Paul Klee
223 - Katastrophe der Sphinx, 1937

Das Motiv der Sphinx griff Klee in seinem Spätwerk viermal auf. Dies steht vermutlich im Zusammenhang mit seiner Reise nach Ägypten Ende 1928, während der Klee in Kairo in der Pension Sphinx übernachtete. Das Werk hat aber keinen direkten Bezug zu einem bestimmten Reiseerlebnis oder einem in dieser Zeit entstandenen Werk. Die verschiedenen Darstellungen stehen auch untereinander in keiner Beziehung, sondern sind in stilistischem Kontext mit zeitgleich geschaffenen Werken zu sehen.
Die «Katastrophe der Sphinx» ist eines der 38 Gemälde, die Klee im Jahre 1937 gemalt hat. Die Darstellung geht auf zwei Vorzeichnungen mit den Titeln «Zeichnung zur Katastrophe der Sphinx» und «(Détail zur Sphinx)» zurück, die von Klee detailgetreu übernommen und nur in den Randzonen mit weiteren Linien ergänzt wurden. Ob Klee bereits zum Zeitpunkt der Entstehung dieser beiden Bleistiftzeichnungen, wohl gegen Ende des Jahres 1935, an eine Ausführung als Ölgemälde dachte, lässt sich nicht eindeutig sagen. In seinem handschriftlichen Œuvre-Katalog wurde der Titel «Détail zur Sphinx» nachträglich eingetragen. Die abstrakte Komposition hatte also vorerst keinen eigenen Titel, sondern war ein Gebilde, das erst noch eine Bestimmung erhalten sollte. In »Zeichnung zur "Katastrophe der Sphinx"« sind die beiden Wörter »Zeichnung zur« über dem Titel eingefügt, was ebenfalls darauf hinweist, dass Klee erst nach der Schaffung des Ölgemäldes den Bezug zu den Zeichnungen hergestellt hat.
Im November 1935 erkrankte Klee an der erst nach seinem Tod als progressive Sklerodermie diagnostizierten Krankheit, die ihn zu einer längeren Schaffenspause zwang.

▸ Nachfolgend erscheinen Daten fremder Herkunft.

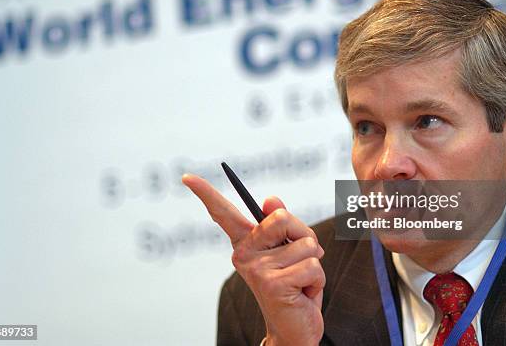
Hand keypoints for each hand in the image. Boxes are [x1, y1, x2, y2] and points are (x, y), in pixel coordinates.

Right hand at [182, 174, 325, 345]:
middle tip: (300, 259)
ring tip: (301, 281)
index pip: (223, 214)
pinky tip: (303, 293)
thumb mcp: (290, 251)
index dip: (206, 193)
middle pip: (283, 217)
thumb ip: (282, 225)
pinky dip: (318, 280)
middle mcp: (244, 254)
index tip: (187, 177)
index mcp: (246, 243)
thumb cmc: (294, 285)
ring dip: (314, 263)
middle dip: (304, 236)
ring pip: (307, 244)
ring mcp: (257, 270)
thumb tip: (270, 199)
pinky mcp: (274, 284)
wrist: (294, 329)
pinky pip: (313, 265)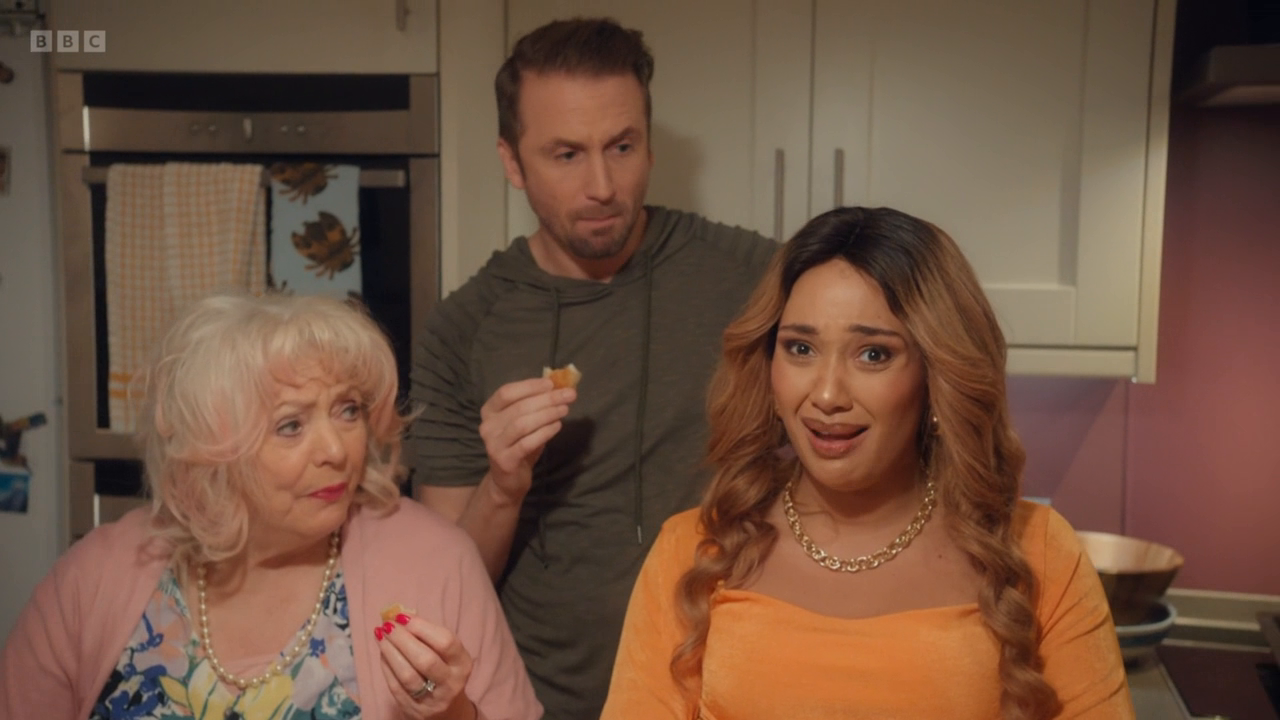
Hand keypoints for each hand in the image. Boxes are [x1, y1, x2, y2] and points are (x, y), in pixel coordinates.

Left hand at [377, 613, 475, 719]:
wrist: (446, 710)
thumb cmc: (444, 671)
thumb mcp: (446, 655)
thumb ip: (428, 636)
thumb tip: (400, 617)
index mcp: (462, 664)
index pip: (445, 642)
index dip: (422, 627)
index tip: (402, 616)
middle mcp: (451, 683)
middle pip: (426, 660)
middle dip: (403, 639)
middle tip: (387, 625)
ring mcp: (432, 700)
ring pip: (408, 676)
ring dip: (390, 653)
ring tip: (380, 636)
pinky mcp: (413, 710)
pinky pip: (396, 687)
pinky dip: (386, 667)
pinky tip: (382, 653)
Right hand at [479, 377, 575, 502]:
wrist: (507, 480)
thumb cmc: (519, 444)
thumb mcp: (524, 421)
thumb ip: (535, 404)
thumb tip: (559, 387)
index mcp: (489, 411)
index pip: (507, 392)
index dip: (529, 386)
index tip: (551, 384)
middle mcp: (487, 426)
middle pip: (518, 407)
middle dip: (546, 399)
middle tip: (568, 395)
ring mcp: (494, 444)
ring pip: (522, 424)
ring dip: (547, 414)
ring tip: (564, 410)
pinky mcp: (504, 460)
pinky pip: (527, 442)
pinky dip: (544, 432)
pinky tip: (557, 426)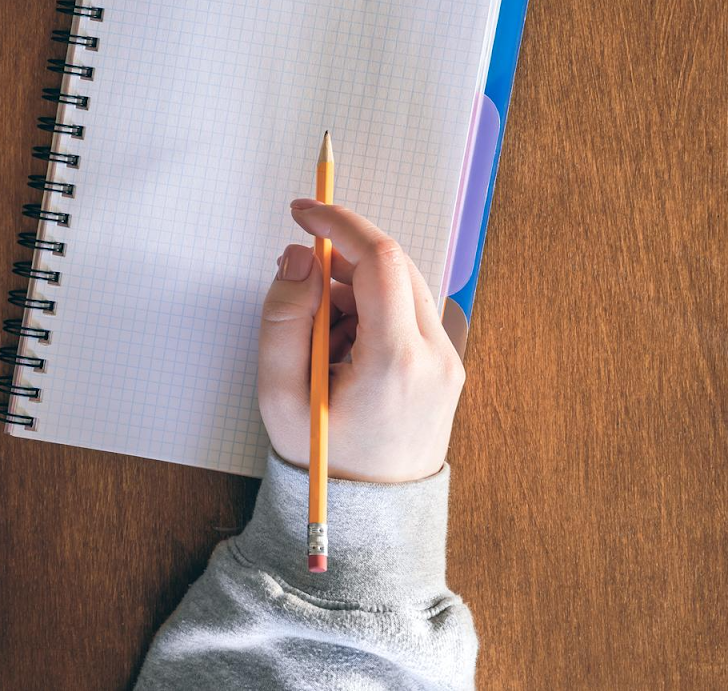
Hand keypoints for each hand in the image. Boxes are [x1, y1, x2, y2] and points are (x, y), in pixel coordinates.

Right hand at [257, 201, 465, 482]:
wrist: (369, 516)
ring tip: (320, 342)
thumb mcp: (279, 392)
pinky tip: (341, 350)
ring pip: (402, 286)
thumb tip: (299, 257)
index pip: (380, 259)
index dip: (340, 223)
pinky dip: (370, 311)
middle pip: (394, 266)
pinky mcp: (446, 366)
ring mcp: (448, 361)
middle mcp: (435, 355)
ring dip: (354, 289)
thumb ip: (282, 317)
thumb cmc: (322, 457)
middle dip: (341, 259)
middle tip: (300, 284)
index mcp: (396, 361)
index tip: (303, 211)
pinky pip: (409, 312)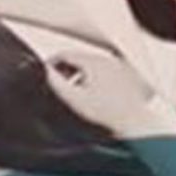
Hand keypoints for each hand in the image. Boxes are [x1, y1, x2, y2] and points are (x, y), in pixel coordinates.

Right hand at [45, 50, 169, 137]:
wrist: (132, 121)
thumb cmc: (106, 112)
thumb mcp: (74, 98)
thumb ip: (56, 83)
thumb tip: (45, 71)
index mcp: (93, 61)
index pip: (65, 54)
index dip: (51, 63)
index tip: (43, 72)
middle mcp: (107, 59)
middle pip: (78, 58)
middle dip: (64, 69)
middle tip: (55, 81)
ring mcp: (117, 66)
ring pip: (90, 64)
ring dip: (77, 73)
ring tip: (71, 89)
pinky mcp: (123, 74)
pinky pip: (102, 70)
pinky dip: (91, 77)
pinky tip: (89, 92)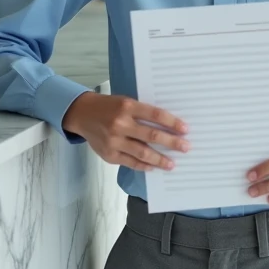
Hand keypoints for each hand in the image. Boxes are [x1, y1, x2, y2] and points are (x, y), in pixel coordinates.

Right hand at [62, 92, 189, 171]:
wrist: (82, 114)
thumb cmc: (110, 107)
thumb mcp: (126, 102)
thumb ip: (143, 113)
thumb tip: (168, 127)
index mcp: (127, 106)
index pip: (155, 114)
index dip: (172, 122)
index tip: (185, 129)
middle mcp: (120, 123)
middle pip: (151, 135)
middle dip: (171, 142)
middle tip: (186, 147)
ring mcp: (114, 141)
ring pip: (142, 152)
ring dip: (160, 159)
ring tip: (172, 164)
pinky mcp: (109, 154)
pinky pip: (130, 162)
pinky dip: (143, 165)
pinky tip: (153, 166)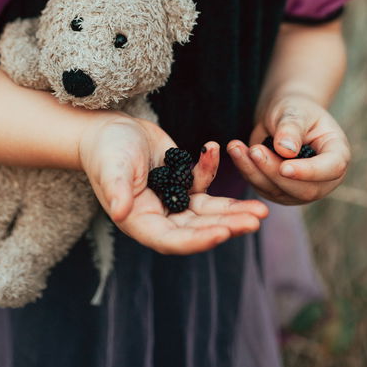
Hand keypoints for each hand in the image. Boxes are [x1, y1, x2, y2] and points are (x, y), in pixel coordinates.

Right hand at [78, 114, 268, 253]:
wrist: (108, 127)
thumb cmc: (105, 148)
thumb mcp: (111, 166)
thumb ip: (116, 189)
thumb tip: (119, 212)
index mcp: (141, 222)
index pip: (173, 239)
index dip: (198, 239)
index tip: (223, 232)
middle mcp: (160, 217)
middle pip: (198, 228)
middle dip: (228, 225)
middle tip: (257, 220)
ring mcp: (173, 200)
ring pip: (208, 211)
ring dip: (233, 209)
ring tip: (261, 208)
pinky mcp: (181, 182)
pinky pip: (203, 182)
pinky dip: (211, 168)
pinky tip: (215, 148)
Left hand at [226, 92, 349, 205]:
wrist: (282, 115)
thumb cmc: (294, 109)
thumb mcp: (294, 111)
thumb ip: (291, 129)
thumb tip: (285, 150)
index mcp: (337, 154)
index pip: (331, 169)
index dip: (308, 172)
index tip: (285, 167)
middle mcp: (323, 178)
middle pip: (303, 188)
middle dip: (274, 172)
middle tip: (254, 151)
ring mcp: (302, 188)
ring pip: (279, 192)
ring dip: (255, 171)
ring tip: (236, 147)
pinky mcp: (280, 191)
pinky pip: (262, 187)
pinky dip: (246, 170)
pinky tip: (235, 151)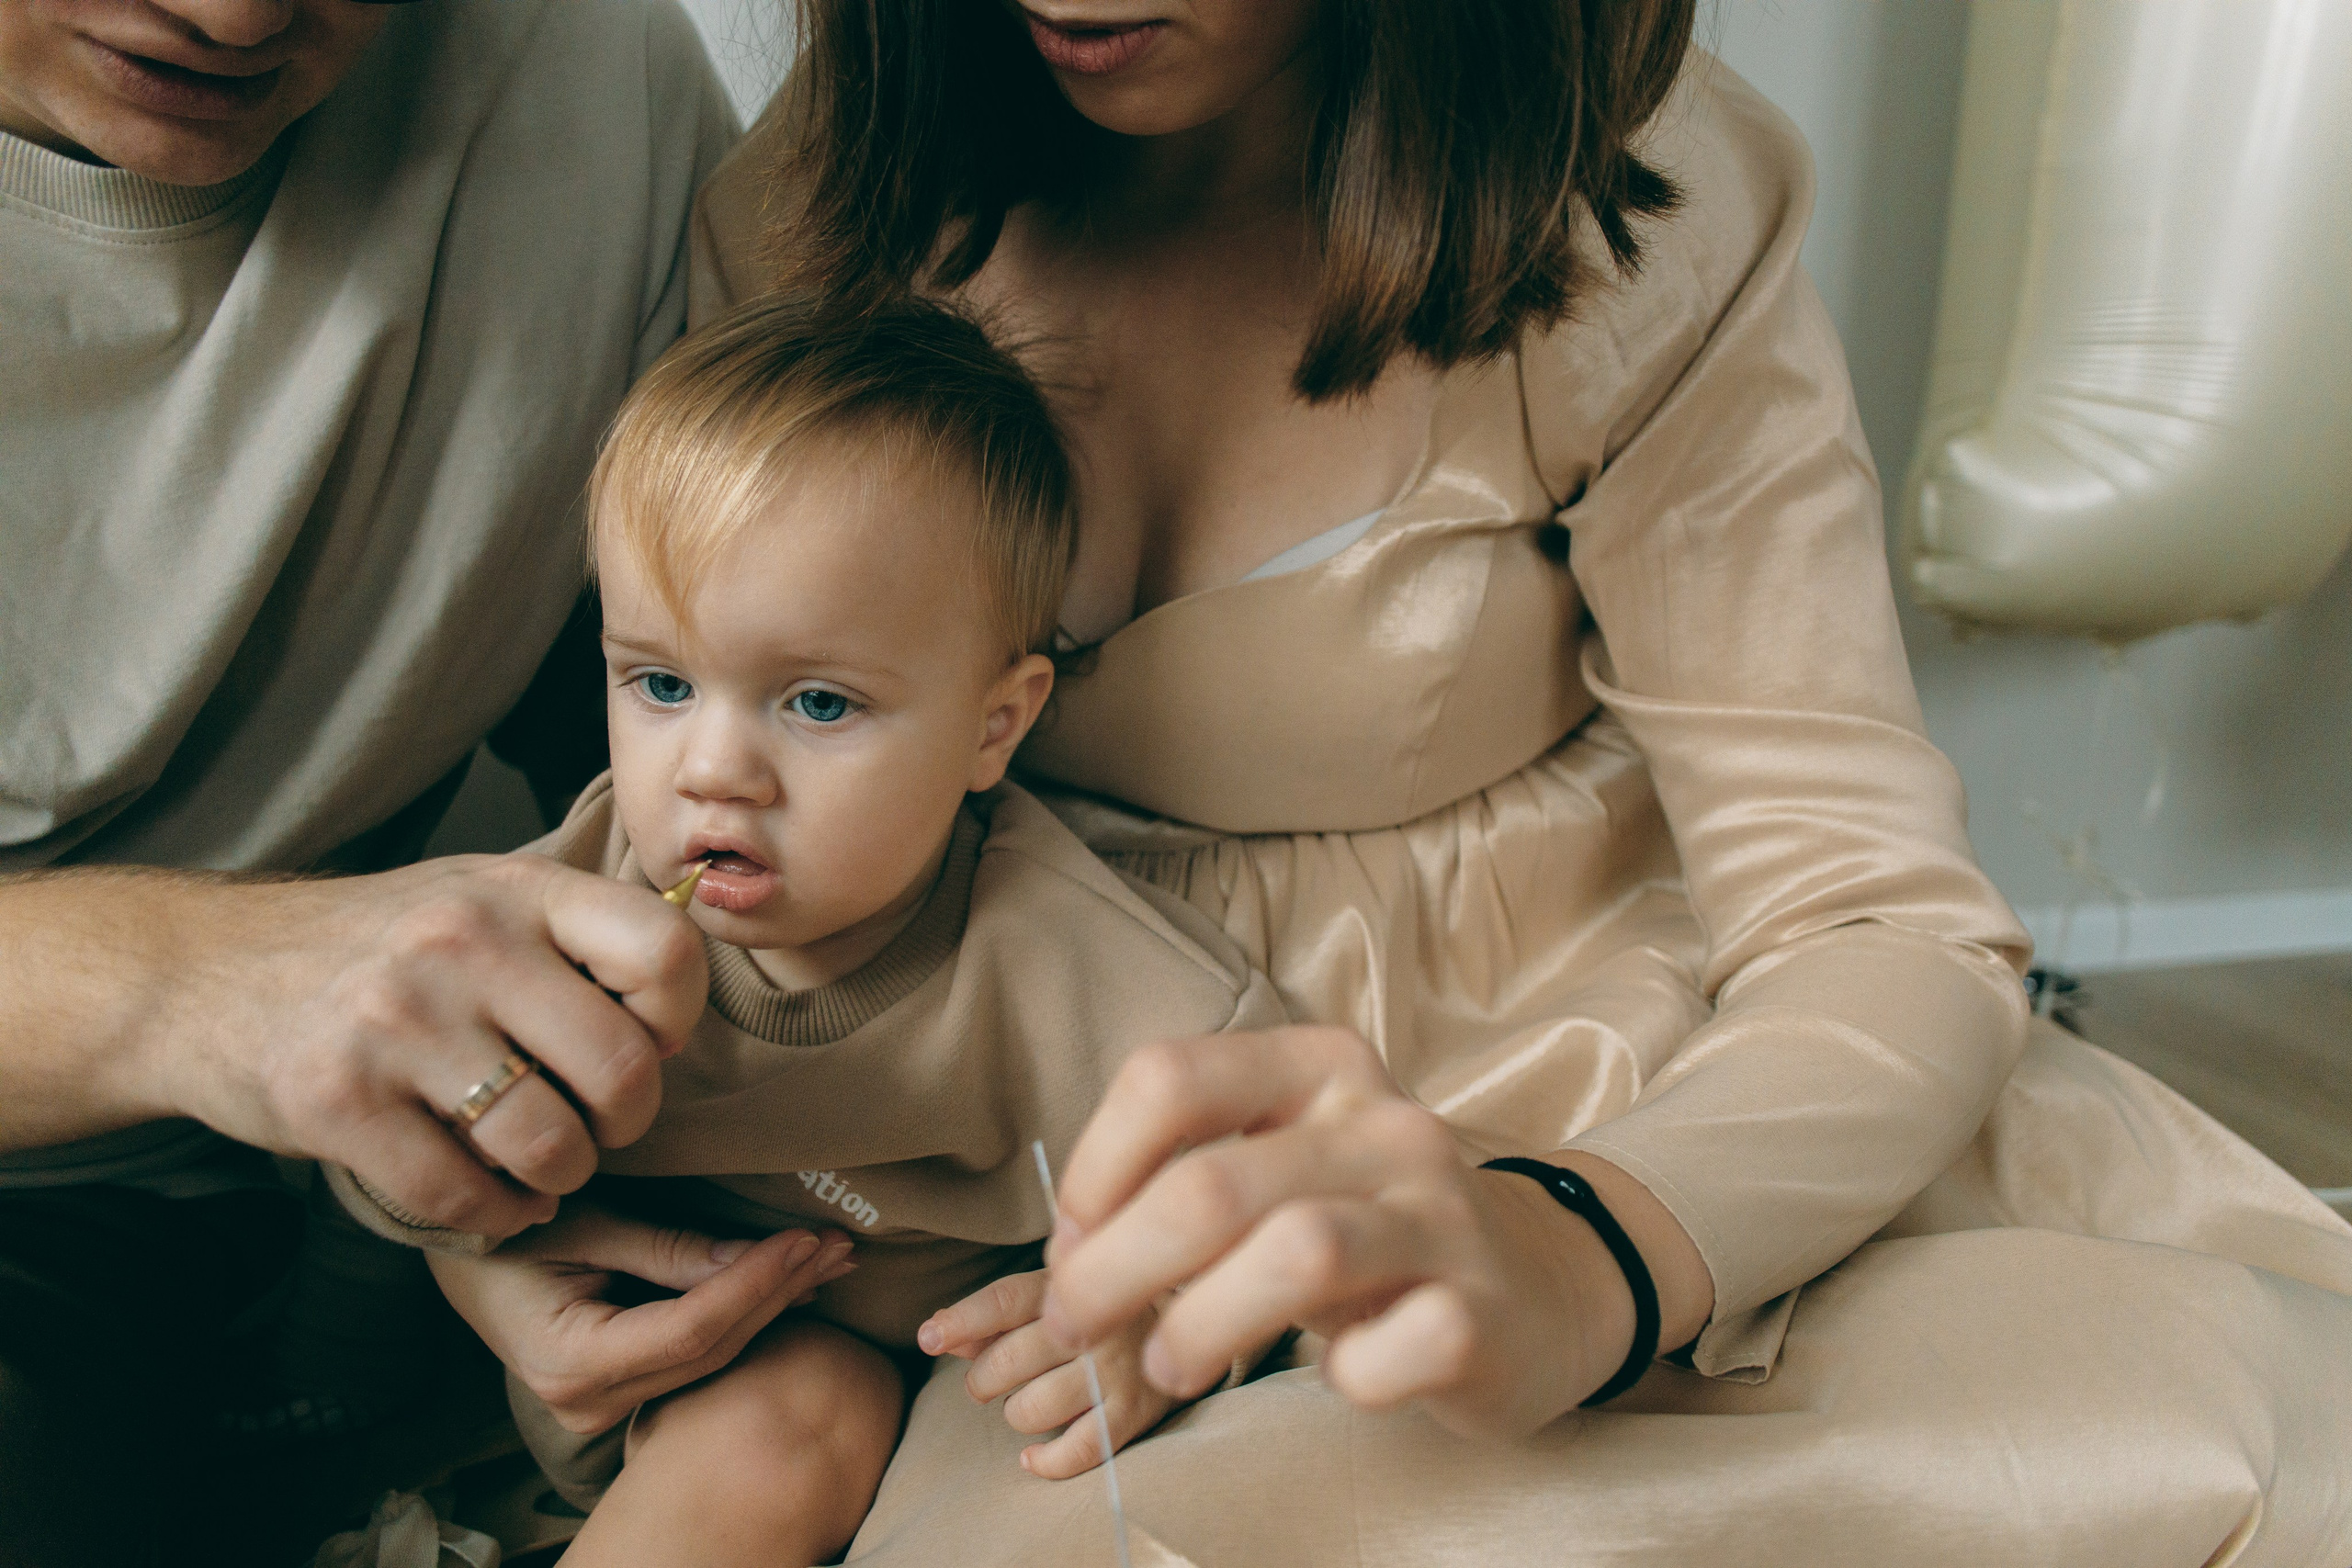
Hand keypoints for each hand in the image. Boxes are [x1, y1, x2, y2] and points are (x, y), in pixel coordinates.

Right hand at [170, 853, 704, 1240]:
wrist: (205, 972)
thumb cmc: (380, 947)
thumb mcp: (483, 899)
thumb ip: (578, 938)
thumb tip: (679, 1015)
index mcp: (518, 888)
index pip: (666, 954)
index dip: (676, 1018)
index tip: (644, 1040)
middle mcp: (461, 944)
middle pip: (621, 1070)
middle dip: (626, 1123)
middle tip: (597, 1126)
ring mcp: (395, 1021)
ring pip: (549, 1145)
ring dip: (560, 1176)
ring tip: (542, 1163)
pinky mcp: (338, 1101)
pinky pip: (463, 1196)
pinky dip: (495, 1215)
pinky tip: (490, 1198)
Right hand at [428, 1202, 855, 1435]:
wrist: (461, 1257)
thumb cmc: (510, 1226)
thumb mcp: (584, 1223)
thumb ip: (666, 1248)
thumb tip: (757, 1259)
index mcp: (570, 1363)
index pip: (693, 1328)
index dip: (756, 1283)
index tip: (807, 1239)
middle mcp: (588, 1403)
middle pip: (712, 1350)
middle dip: (781, 1293)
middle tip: (840, 1244)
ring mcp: (603, 1407)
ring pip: (712, 1359)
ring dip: (775, 1304)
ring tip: (831, 1259)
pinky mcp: (619, 1394)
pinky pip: (696, 1358)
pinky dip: (745, 1315)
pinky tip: (790, 1284)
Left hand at [918, 1270, 1174, 1477]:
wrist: (1185, 1321)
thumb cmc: (1095, 1309)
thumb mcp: (1049, 1294)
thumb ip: (994, 1314)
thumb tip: (938, 1334)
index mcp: (1069, 1284)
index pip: (1003, 1301)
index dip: (960, 1322)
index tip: (928, 1339)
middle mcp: (1093, 1325)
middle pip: (1007, 1362)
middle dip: (983, 1379)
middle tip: (988, 1381)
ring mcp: (1114, 1371)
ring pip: (1032, 1409)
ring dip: (1015, 1413)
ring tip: (1028, 1404)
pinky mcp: (1133, 1413)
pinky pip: (1077, 1452)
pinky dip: (1046, 1461)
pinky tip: (1033, 1455)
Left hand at [1037, 1027, 1714, 1439]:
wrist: (1538, 1285)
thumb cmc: (1368, 1228)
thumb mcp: (1284, 1165)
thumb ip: (1186, 1176)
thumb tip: (1072, 1243)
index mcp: (1320, 1066)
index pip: (1171, 1077)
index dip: (1096, 1164)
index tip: (1073, 1236)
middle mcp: (1384, 1124)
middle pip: (1211, 1184)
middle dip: (1113, 1269)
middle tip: (1080, 1326)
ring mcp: (1442, 1216)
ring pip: (1297, 1252)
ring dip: (1203, 1325)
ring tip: (1173, 1364)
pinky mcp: (1482, 1313)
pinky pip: (1388, 1353)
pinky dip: (1341, 1380)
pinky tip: (1335, 1376)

Erst im Februar 1937 konnte er seine Tätigkeit wieder vollumfänglich aufnehmen und die beiden Zeichnungen in ein Gemälde umsetzen. Es darf daher nicht verwundern, dass er stilistisch auf die Endloslinie zurückgriff, die in einigen Werken aus der Zeit um 1934/1935 erscheint. Am unteren linken und rechten Rand setzte er jedoch einzelne, verstreute Zeichen mit symbolhaftem Charakter oder buchstabenähnlichen Formen ein, wie sie vorwiegend in seinem Spätwerk zu finden sind.
Die Farbigkeit des Ölgemäldes ist noch verhalten und der Tonigkeit der früheren Werkphase verpflichtet. Die Sphinx selber hebt sich nur durch hellere Töne aus der rotbraunen Umgebung ab, aufgehellt durch Weiss. Die eher düsteren, erdfarbenen Töne sowie das leicht verzerrte, aber ausdruckslose Gesicht widerspiegeln die Katastrophe des mythologischen Wesens, welches durch Ödipus besiegt und getötet wurde.
Das Gemälde «Katastrophe der Sphinx» ist ein Werk, das den Übergang von seiner Werkphase im Berner Exil zu seinem ausgeprägten Spätstil verbildlicht.